Friday, October 1, 2010

I love it when a plan comes together...

Who said that?

Most people know. Even people who never watched the show OR the movie could probably guess that that is the catchphrase of John 'Hannibal' Smith, leader of the A Team.

For my generation, the A Team was something we grew up with. It was many things. One thing it was not...was good. The characters were two dimensional, the episodes were formulaic and the show has been accused of sexism...not without cause.

The plot? Find hot young woman who's in trouble. Break Murdoch out of secure mental. Turn BA's van into a tank. Get into massive shoot out in which they expend the entire remaining episode budget on ammunition...without hitting anyone. Get BA on a plane (most often by drugging him, sometimes by locking him in a cargo container). Get into second massive shootout. Defeat bad guy. Drive off into sunset...with BA's tank mysteriously having somehow turned back into a van.

Even the movie held many of the same formulaic episodes. (And somehow managed without Mr. T. Somehow.)

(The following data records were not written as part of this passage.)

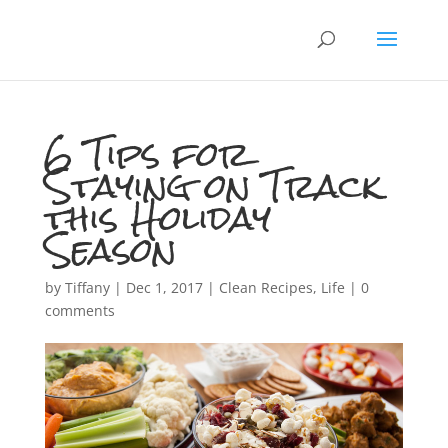
6 Tips for
Staying on Track
this Holiday
Season
by
Tiffany
|
Dec 1, 2017
|
Clean Recipes
,
Life
|
0
comments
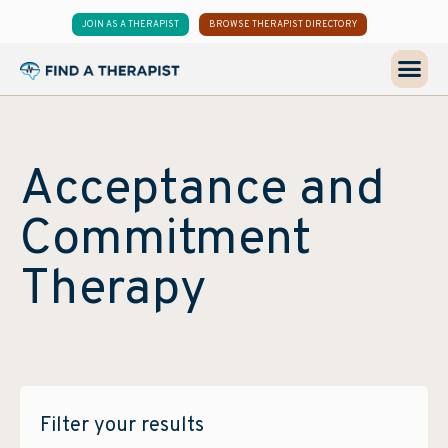
JOIN AS A THERAPIST
BROWSE THERAPIST DIRECTORY
Acceptance and
Commitment
Therapy
Filter your results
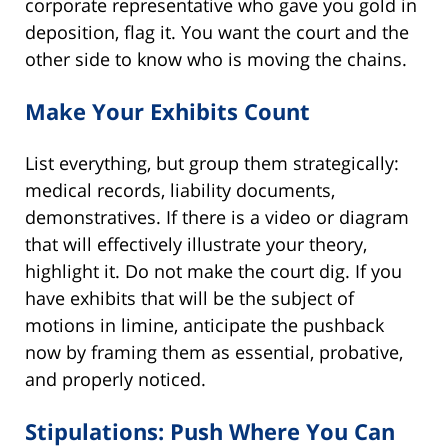
corporate representative who gave you gold in
deposition, flag it. You want the court and the
other side to know who is moving the chains.
Make Your Exhibits Count
List everything, but group them strategically:
medical records, liability documents,
demonstratives. If there is a video or diagram
that will effectively illustrate your theory,
highlight it. Do not make the court dig. If you
have exhibits that will be the subject of
motions in limine, anticipate the pushback
now by framing them as essential, probative,
and properly noticed.
Stipulations: Push Where You Can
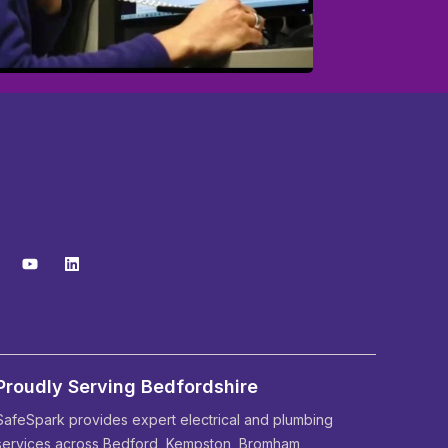
Proudly Serving Bedfordshire
SafeSpark provides expert electrical and plumbing
services across Bedford, Kempston, Bromham,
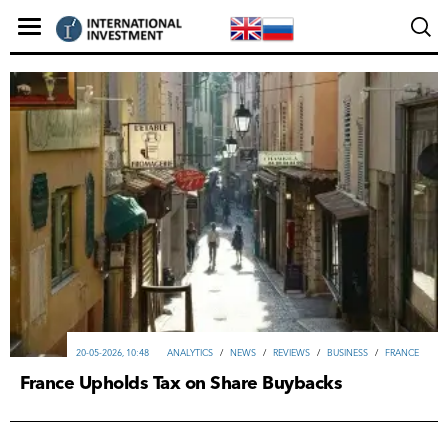
20-05-2026, 10:48
ANALYTICS
/
NEWS
/
REVIEWS
/
ВUSINESS
/
FRANCE
France Upholds Tax on Share Buybacks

But...you know. It wasn't good. It wasn't deep. It certainly wasn't literature. What the A Team was was non stop, simple fun. Good, old fashioned (if somewhat violent) entertainment. Entertainment good enough that it has been continuously aired in the UK since the mid eighties. By somebody. Even the theme song...yeah, that theme song. The one that sticks in your head for days...

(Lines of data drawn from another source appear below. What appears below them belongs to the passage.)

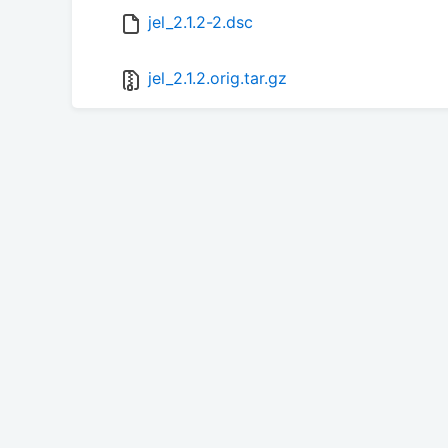
jel_2.1.2-2.dsc
jel_2.1.2.orig.tar.gz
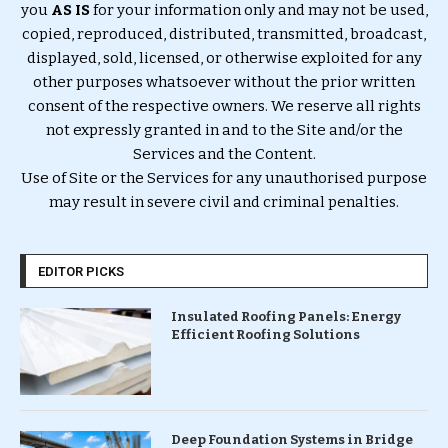
you
AS IS
for your information only and may not be used,
copied, reproduced, distributed, transmitted, broadcast,
displayed, sold, licensed, or otherwise exploited for any
other purposes whatsoever without the prior written
consent of the respective owners. We reserve all rights
not expressly granted in and to the Site and/or the
Services and the Content.
Use of Site or the Services for any unauthorised purpose
may result in severe civil and criminal penalties.
EDITOR PICKS
Insulated Roofing Panels: Energy
Efficient Roofing Solutions
Deep Foundation Systems in Bridge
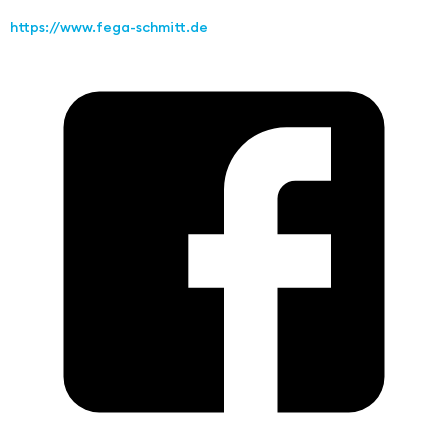
https://www.fega-schmitt.de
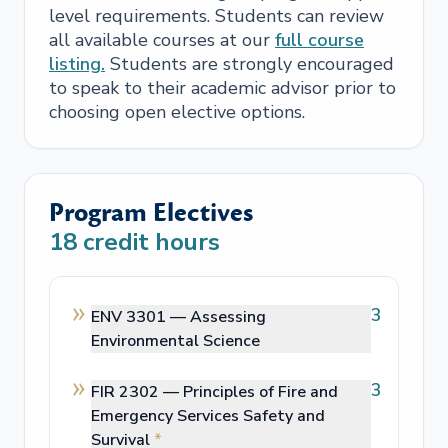
level requirements. Students can review
all available courses at our
full course
listing.
Students are strongly encouraged
to speak to their academic advisor prior to
choosing open elective options.
Program Electives
18
credit hours
3
ENV 3301 —
Assessing
Environmental Science
3
FIR 2302 —
Principles of Fire and
Emergency Services Safety and
Survival
*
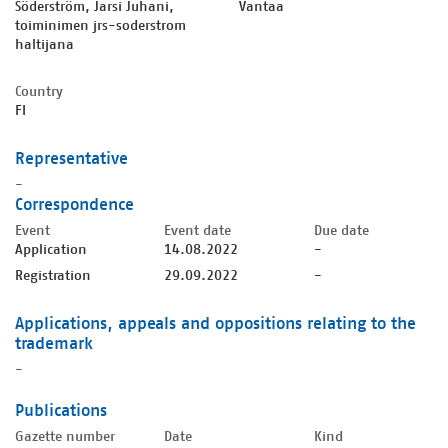
Söderström, Jarsi Juhani,
Vantaa
toiminimen jrs-soderstrom
haltijana
Country
FI
Representative
-
Correspondence
Event
Event date
Due date
Application
14.08.2022
-
Registration
29.09.2022
-
Applications, appeals and oppositions relating to the
trademark
-
Publications
Gazette number
Date
Kind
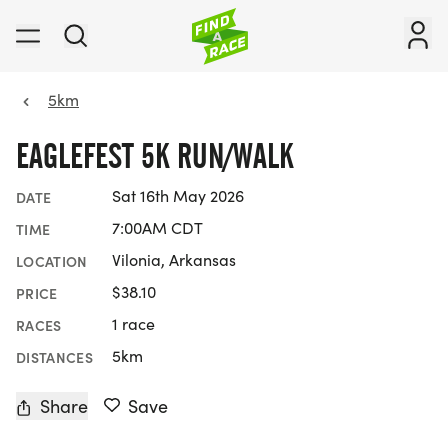
5km
EAGLEFEST 5K RUN/WALK
Sat 16th May 2026
DATE
7:00AM CDT
TIME
Vilonia, Arkansas
LOCATION
$38.10
PRICE
1 race
RACES
5km
DISTANCES
Share
Save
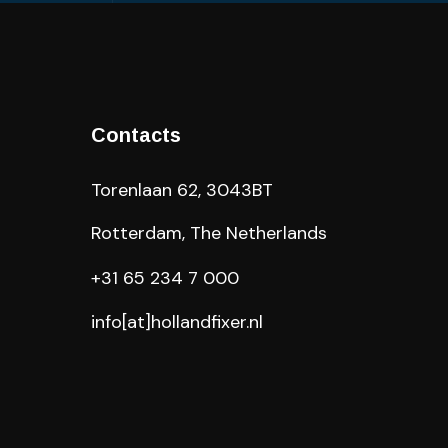
Contacts
Torenlaan 62, 3043BT
Rotterdam, The Netherlands
+31 65 234 7 000
info[at]hollandfixer.nl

In short, a classic example of how it need not be quality literature to be fun. Possibly the best pure action show of all time.

So. Why did I just blather on about the A Team for paragraphs.

I wish it was for a good reason.

Last night, at the age of 69, the quirky producer of the A Team and the Rockford Files and prolific writer Stephen J. Cannell departed this life due to complications from melanoma.

I think that we have lost something...somewhere...between the 80s and now. Don't get me wrong, I love cerebral shows. But there is something that era gave us...that it would not be bad to recapture. And one of its giants has been lost.